Un des aspects les plus alarmants est le potentiel de l'IA pour influencer les processus électoraux et démocratiques. Harari a exprimé sa crainte que des dirigeants autoritaires puissent tirer parti de la technologie pour saper les fondements démocratiques. “La chose la plus importante des démocraties est leur capacité d'autocorrection. Si vous votez pour un homme fort, un dictateur, il peut prendre beaucoup de bonnes décisions mais tôt ou tard il prendra une mauvaise, ne reconnaîtra pas son erreur et vous ne pourrez pas vous en débarrasser”, a déclaré Harari au média espagnol. De plus, il a utilisé des exemples comme le cas de Hugo Chávez au Venezuela pour illustrer comment le pouvoir mal géré peut conduire à la détérioration d'une nation. “Au Venezuela, Chávez et son mouvement sont arrivés au pouvoir démocratiquement et pendant un temps beaucoup de gens ont pensé qu'ils faisaient de bonnes choses, mais finalement ils ont commencé à détruire le pays. Et maintenant le peuple du Venezuela ne peut pas s'en débarrasser. Et le danger est que quelque chose de similaire puisse se produire aux États-Unis. Si Trump est élu, il pourrait faire quelque chose de similaire à Chávez et Poutine.”

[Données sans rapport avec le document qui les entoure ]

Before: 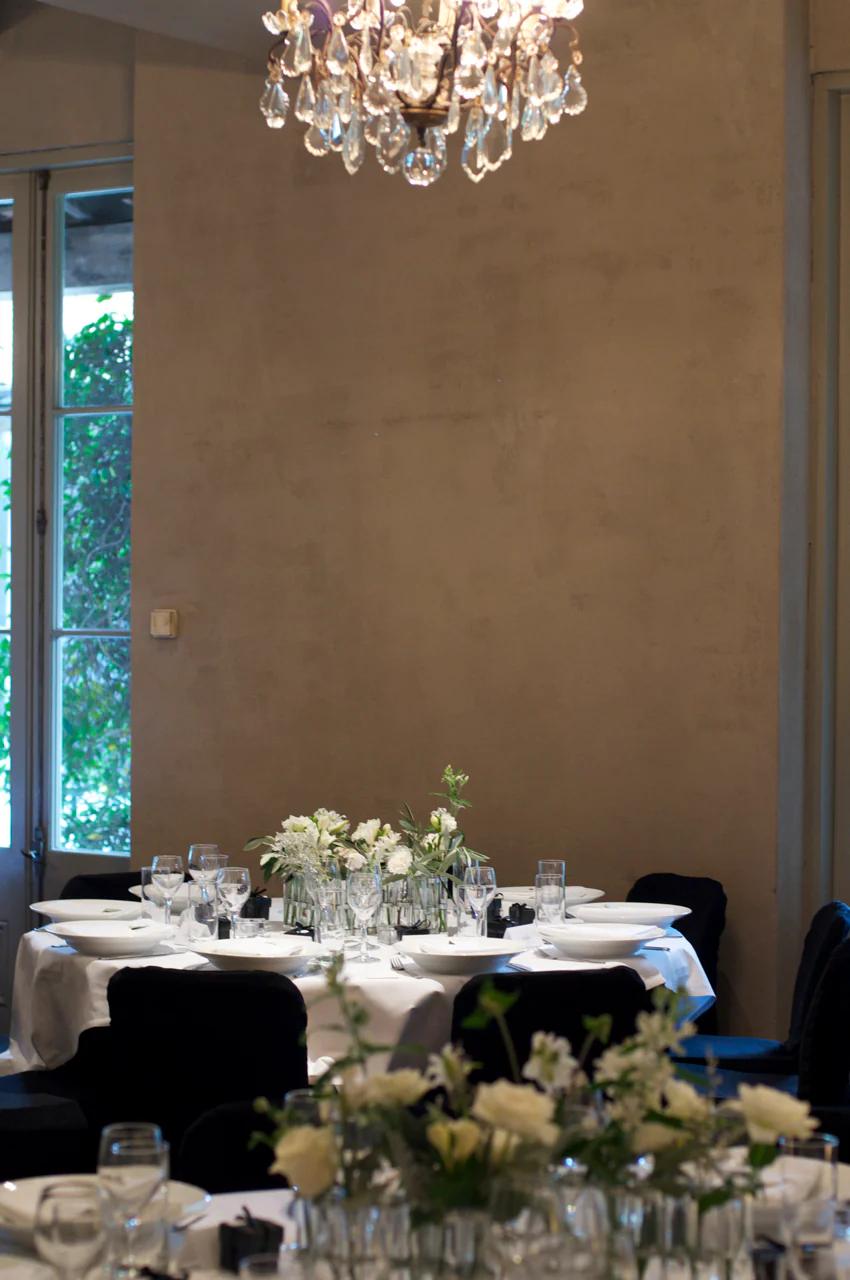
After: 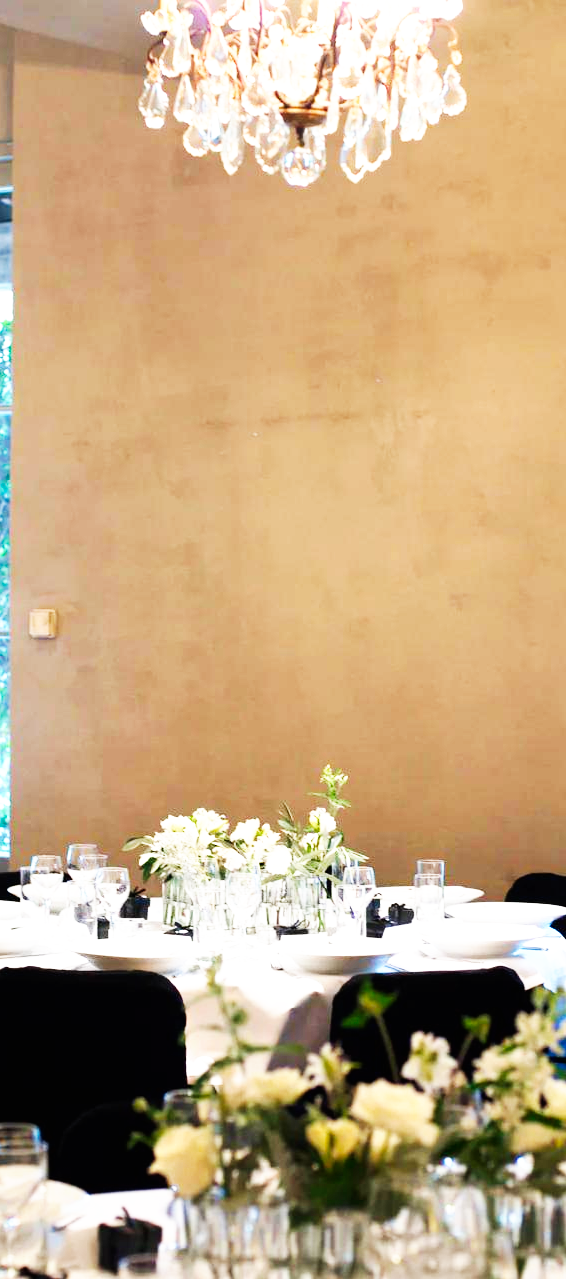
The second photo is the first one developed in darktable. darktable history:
crop and rotate: left 14.338%, right 19.021%
exposure: black level correction 0, exposure 0.695 EV, compensate highlight preservation false
base curve: curves: ch0 [(0, 0) (0.007, 0.004) (0.027, 0.03) (0.046, 0.07) (0.207, 0.54) (0.442, 0.872) (0.673, 0.972) (1, 1)], preserve colors none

Concernant comment atténuer ces risques, Harari propose une réglementation stricte sur l'IA et l'interdiction de bots qui pourraient se faire passer pour des humains. Les réseaux sociaux, selon lui, doivent être responsables des contenus qu'ils diffusent à travers leurs algorithmes. “Une IA ne devrait jamais se faire passer pour un être humain”, a souligné l'historien, incitant les autorités à agir fermement pour protéger l'intégrité de la conversation publique.
“Les entreprises de réseaux sociaux disent qu'elles ne souhaitent pas censurer les opinions de quiconque par souci de liberté d'expression -a déclaré Harari-. Et je peux le comprendre, mais les bots n'ont pas de liberté d'expression. Il n'y a pas de défense pour les entreprises de réseaux sociaux qui permettent à des entités non humaines, bots, de détourner la conversation.”
Enfin, en se référant au conflit en Israël, Harari a déploré la situation actuelle et a accusé les extrémistes des deux camps d'alimenter le conflit par leurs propres fantasmes millénaristes. “Ce que nous devons rappeler, c'est que la racine du conflit est que deux peuples existent sur cette terre et ont le droit d'exister ici”, a-t-il affirmé.
Harari plaide pour une paix basée sur la reconnaissance mutuelle et critique les politiques du Premier Ministre Benjamin Netanyahu, notant qu'Israël n'est pas simplement son leader, mais une société démocratique avec une forte opposition interne.